Since 2011, Beren has been the Diocese of Oxford’s Director of Initial Ministerial Training (IME) Phase Two. Currently she oversees the training and pastoral needs of around 90 curates. “We work with them before they are priested and for two years afterwards, sometimes a bit longer. It’s a varied job, it’s never boring.”

Beren lives in South Warwickshire where she is an associate minister in the Edgehill group of churches. “I’m involved in church leadership and I teach curates about leadership.”
Beren puts her love of nature to good use in her hobby – photography, often posting her pictures on Facebook. “I take photographs out of the bedroom window and put them on Facebook and there are people in the village who see them. One of the PCC told me it was lovely to see them because it reminded them that I am praying.”

So what advice would Beren give to women in ministry? “Give your family time but don’t forget your calling, you have to hold the two in balance. The first time I wore a clergy collar after I was ordained I went to pick the girls up from school. Katie told me I couldn’t wear it because I was embarrassing her. I told her I was ordained and it was important to wear this in my job. Women curates have a huge amount to offer, just as the men do and need to be confident and enjoy ministry.”

And, 25 years on, the world has moved on in its attitude to women vicars. “People respond to women priests very positively. I don’t think there is the same frisson as there was.”

“I love seeing people grow and become committed disciples of Christ.”

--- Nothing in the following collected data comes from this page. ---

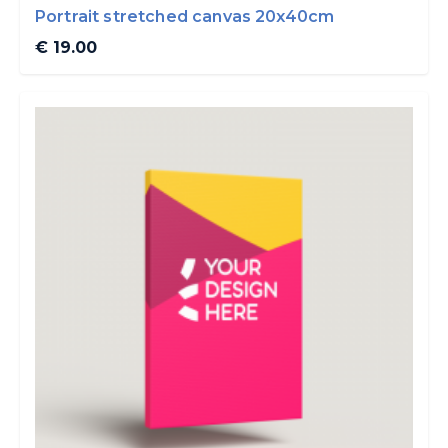
Portrait stretched canvas 20x40cm
€ 19.00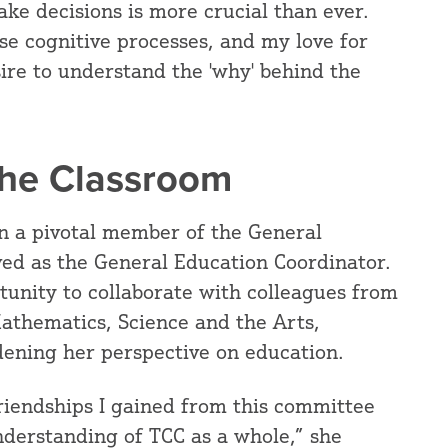
ke decisions is more crucial than ever.
ese cognitive processes, and my love for
sire to understand the 'why' behind the
the Classroom
n a pivotal member of the General
ed as the General Education Coordinator.
tunity to collaborate with colleagues from
 Mathematics, Science and the Arts,
ening her perspective on education.
friendships I gained from this committee
derstanding of TCC as a whole,” she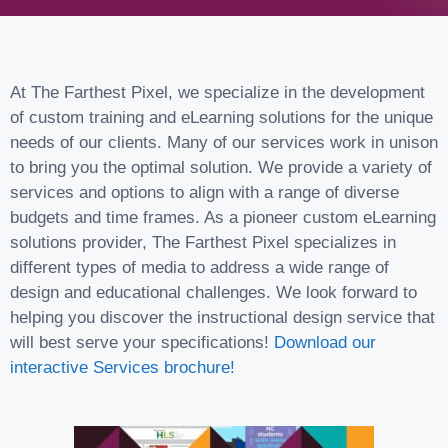
At The Farthest Pixel, we specialize in the development
of custom training and eLearning solutions for the unique
needs of our clients. Many of our services work in unison
to bring you the optimal solution. We provide a variety of
services and options to align with a range of diverse
budgets and time frames. As a pioneer custom eLearning
solutions provider, The Farthest Pixel specializes in
different types of media to address a wide range of
design and educational challenges. We look forward to
helping you discover the instructional design service that
will best serve your specifications!
Download our
interactive Services brochure!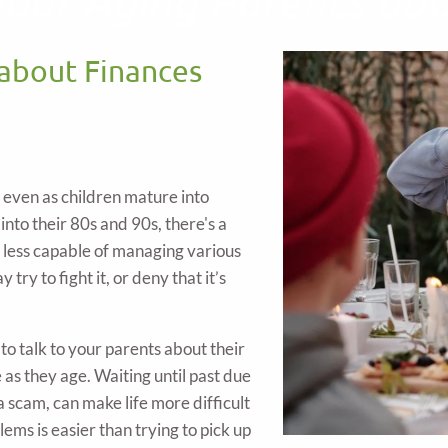
 about Finances
, even as children mature into
 into their 80s and 90s, there's a
e less capable of managing various
try to fight it, or deny that it’s
o talk to your parents about their
as they age. Waiting until past due
 a scam, can make life more difficult
ems is easier than trying to pick up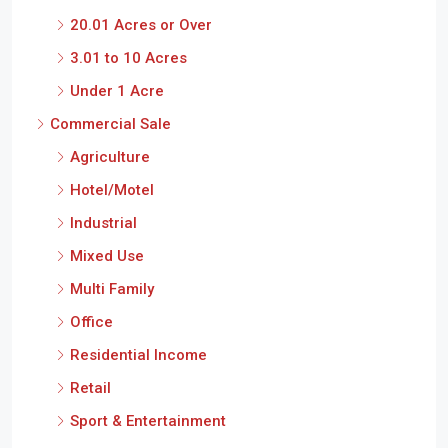
20.01 Acres or Over
3.01 to 10 Acres
Under 1 Acre
Commercial Sale
Agriculture
Hotel/Motel
Industrial
Mixed Use
Multi Family
Office
Residential Income
Retail
Sport & Entertainment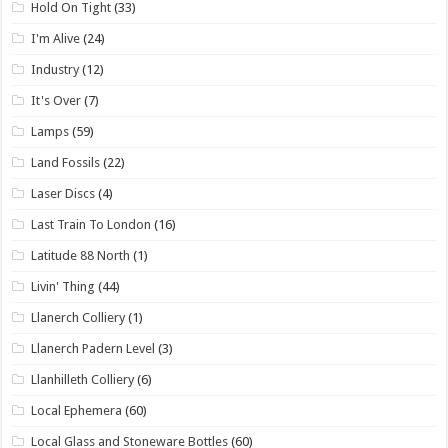
Hold On Tight
(33)
I'm Alive
(24)
Industry
(12)
It's Over
(7)
Lamps
(59)
Land Fossils
(22)
Laser Discs
(4)
Last Train To London
(16)
Latitude 88 North
(1)
Livin' Thing
(44)
Llanerch Colliery
(1)
Llanerch Padern Level
(3)
Llanhilleth Colliery
(6)
Local Ephemera
(60)
Local Glass and Stoneware Bottles
(60)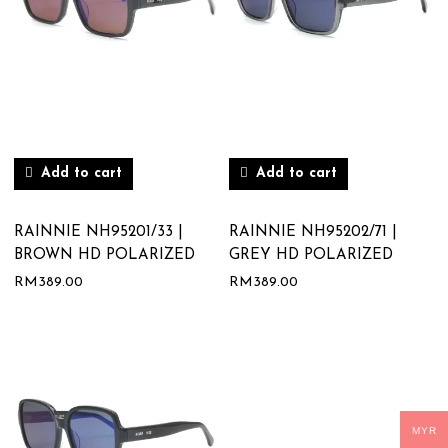
Add to cart
Add to cart
RAINNIE NH95201/33 |
RAINNIE NH95202/71 |
BROWN HD POLARIZED
GREY HD POLARIZED
RM
389.00
RM
389.00
MYR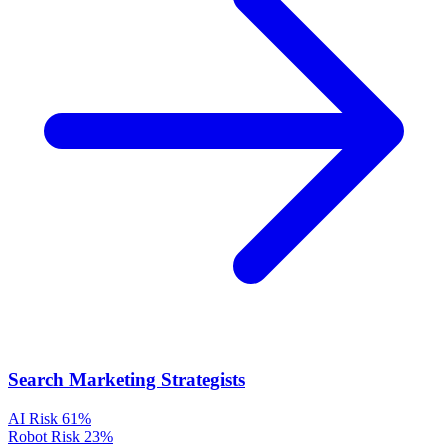
Search Marketing Strategists
AI Risk
61%
Robot Risk
23%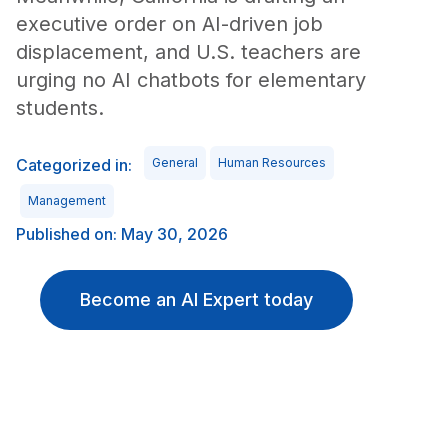
executive order on AI-driven job
displacement, and U.S. teachers are
urging no AI chatbots for elementary
students.
Categorized in:
General
Human Resources
Management
Published on: May 30, 2026
Become an AI Expert today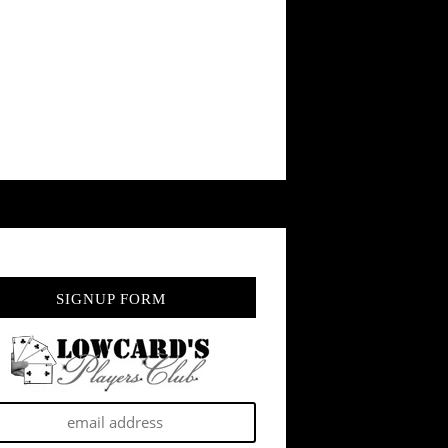
SIGNUP FORM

At a garden party celebrating the 25th anniversary of women priests at Lambeth Palace this year that Beren attended, Justin Welby apologised to women for the difficulties they have faced. “He said the fact that we now have women bishops has built on what you did as pioneers, and I like to think the deaconesses who were with us before that were also pioneers.”

“I’ve always been interested in learning, and believe in life-long learning, and I love seeing people grow and become committed disciples of Christ. That is what I find so lovely and brilliant.”